Why Greece is a worry
Greece is at the eye of the storm as we write. In recent years many of you will be familiar with problems derived from property bubbles, particularly in the UK, US, Ireland, and Spain – Greece is different. Their problems are a result of a bloated public sector, unsustainable pension promises, and a country-wide reluctance to pay tax supported by institutionalised corruption, from the top down. Here are three of many examples:
- 20 years ago (these are not new problems) their own finance minister said of their railway, it would be cheaper to put all Greece’s rail passengers into taxis – it is bankrupt beyond comprehension
- Greek state schools are one of the lowest ranked in Europe, but employ 4 times as many teachers per pupil than top ranked Finland
- the Greek retirement age for jobs classified as arduous is as low as 55 for men and 50 for women. “Arduous” jobs include hairdressing and radio announcing
The biggest problem the Greek banks had was lending to a corrupt Greek government. In this case it wasn’t the banks that sank the Greek government (as was the case in Ireland and elsewhere) – rather it was the Greek government that sank the banks.
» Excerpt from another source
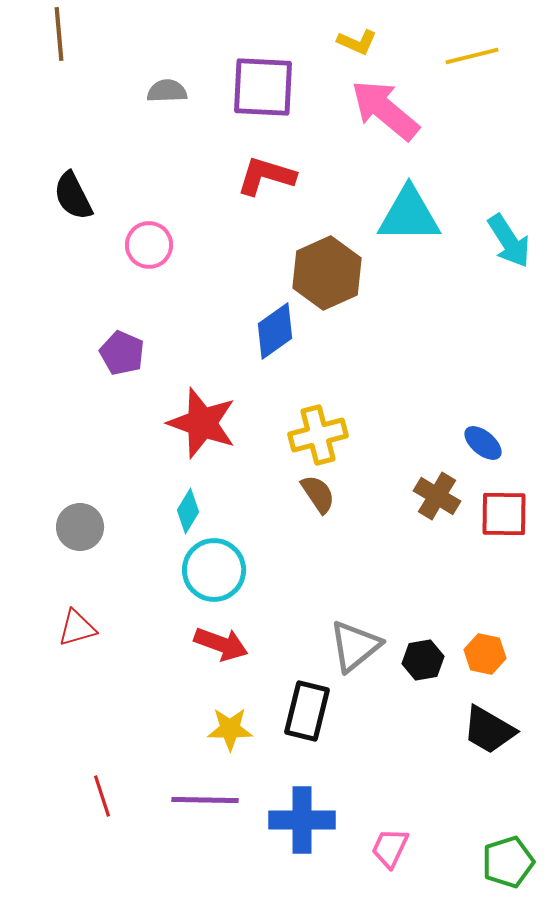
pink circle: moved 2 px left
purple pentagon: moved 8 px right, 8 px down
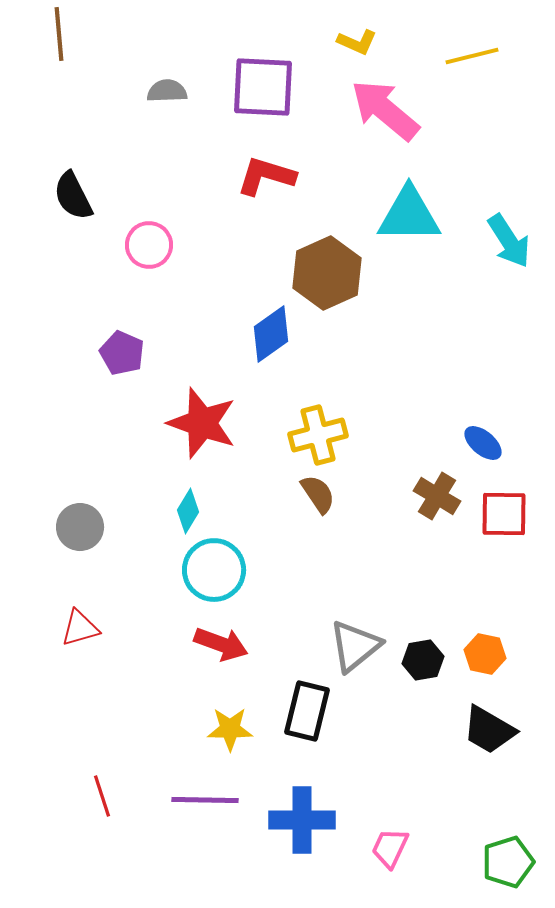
blue diamond: moved 4 px left, 3 px down
red triangle: moved 3 px right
The outstanding Greek government debt is now at a level from which no nation in history has emerged without defaulting – but for Britain at the height of its empire, when it was growing. In stark contrast, Greece is a serial defaulter. The Greek city-States first defaulted over 2,000 years ago, and they have been unable to pay their debts for 150 of the last 200 years – quite a track record.
Sadly even if Greece were to default now, it remains fundamentally unsound - unless and until there are huge changes in the tax and pension system, and their attitude to paying tax at all.